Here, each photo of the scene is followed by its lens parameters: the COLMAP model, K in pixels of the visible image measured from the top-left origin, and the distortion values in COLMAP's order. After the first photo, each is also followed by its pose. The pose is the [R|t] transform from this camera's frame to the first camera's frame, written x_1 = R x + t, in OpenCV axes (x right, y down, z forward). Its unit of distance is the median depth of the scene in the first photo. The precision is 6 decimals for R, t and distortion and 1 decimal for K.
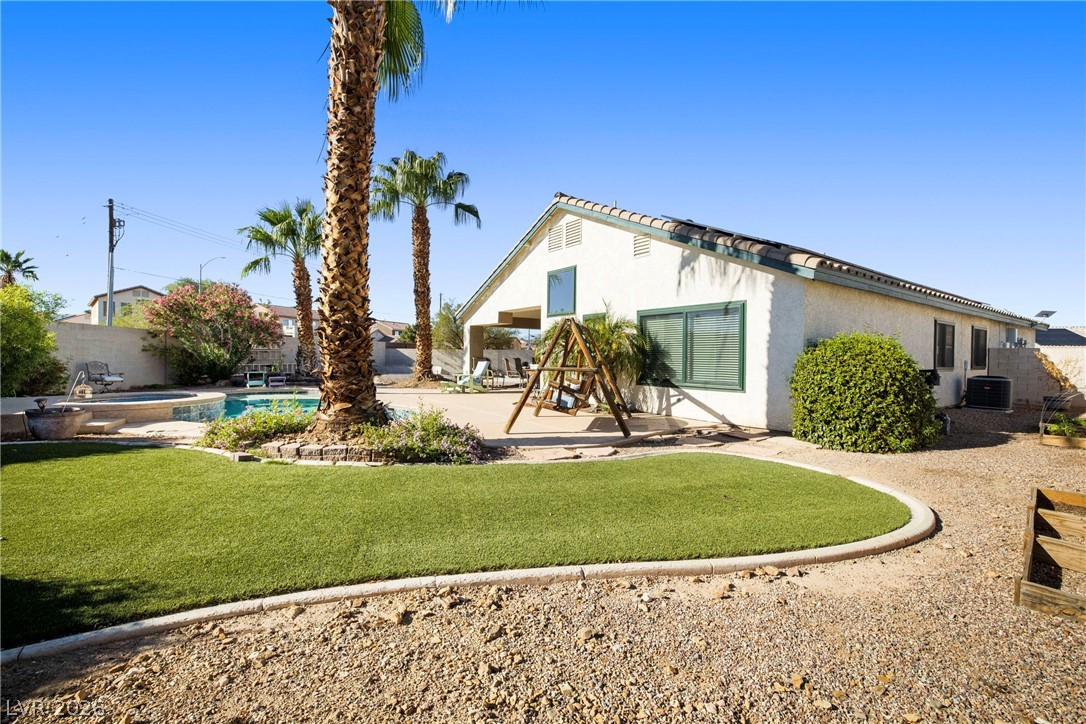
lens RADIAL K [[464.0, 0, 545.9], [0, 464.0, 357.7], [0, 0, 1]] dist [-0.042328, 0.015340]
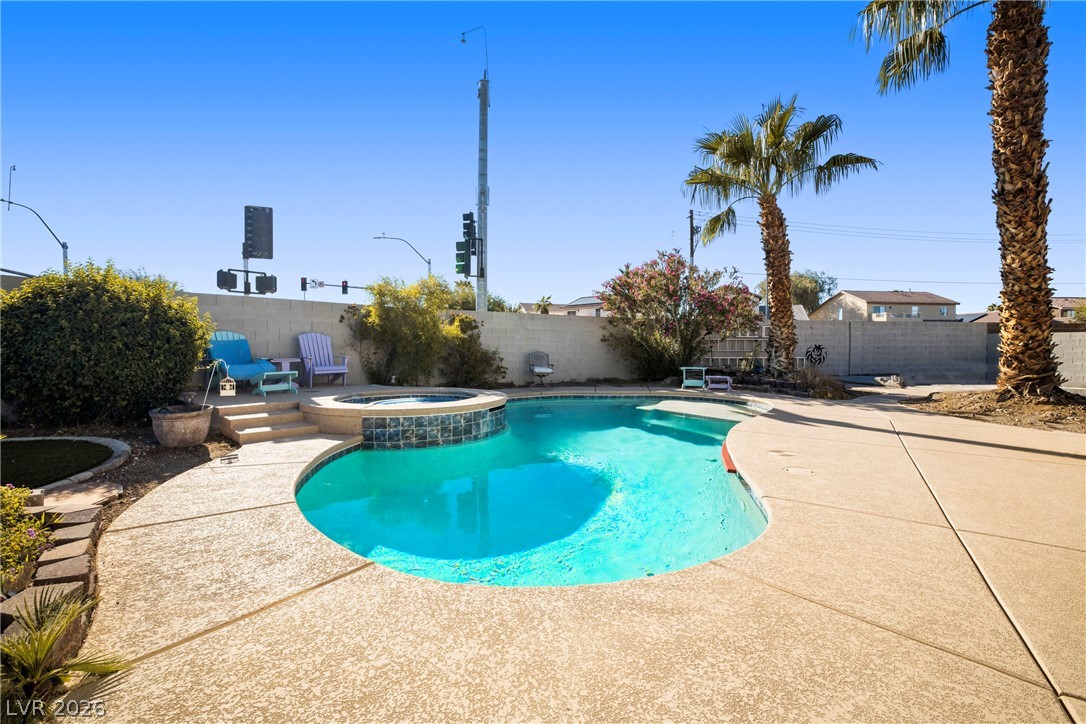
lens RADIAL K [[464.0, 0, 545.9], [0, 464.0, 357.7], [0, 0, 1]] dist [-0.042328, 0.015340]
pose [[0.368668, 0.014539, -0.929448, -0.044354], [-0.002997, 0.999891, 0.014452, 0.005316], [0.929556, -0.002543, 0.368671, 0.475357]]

▶ How to complete this task
An exact repetition of the listing is needed, with the pictures dropped.

▶ Answer below
Here, each photo of the scene is followed by its lens parameters: the COLMAP model, K in pixels of the visible image measured from the top-left origin, and the distortion values in COLMAP's order. After the first photo, each is also followed by its pose. The pose is the [R|t] transform from this camera's frame to the first camera's frame, written x_1 = R x + t, in OpenCV axes (x right, y down, z forward). Its unit of distance is the median depth of the scene in the first photo. The precision is 6 decimals for R, t and distortion and 1 decimal for K.
lens RADIAL K [[464.0, 0, 545.9], [0, 464.0, 357.7], [0, 0, 1]] dist [-0.042328, 0.015340]
lens RADIAL K [[464.0, 0, 545.9], [0, 464.0, 357.7], [0, 0, 1]] dist [-0.042328, 0.015340]
pose [[0.368668, 0.014539, -0.929448, -0.044354], [-0.002997, 0.999891, 0.014452, 0.005316], [0.929556, -0.002543, 0.368671, 0.475357]]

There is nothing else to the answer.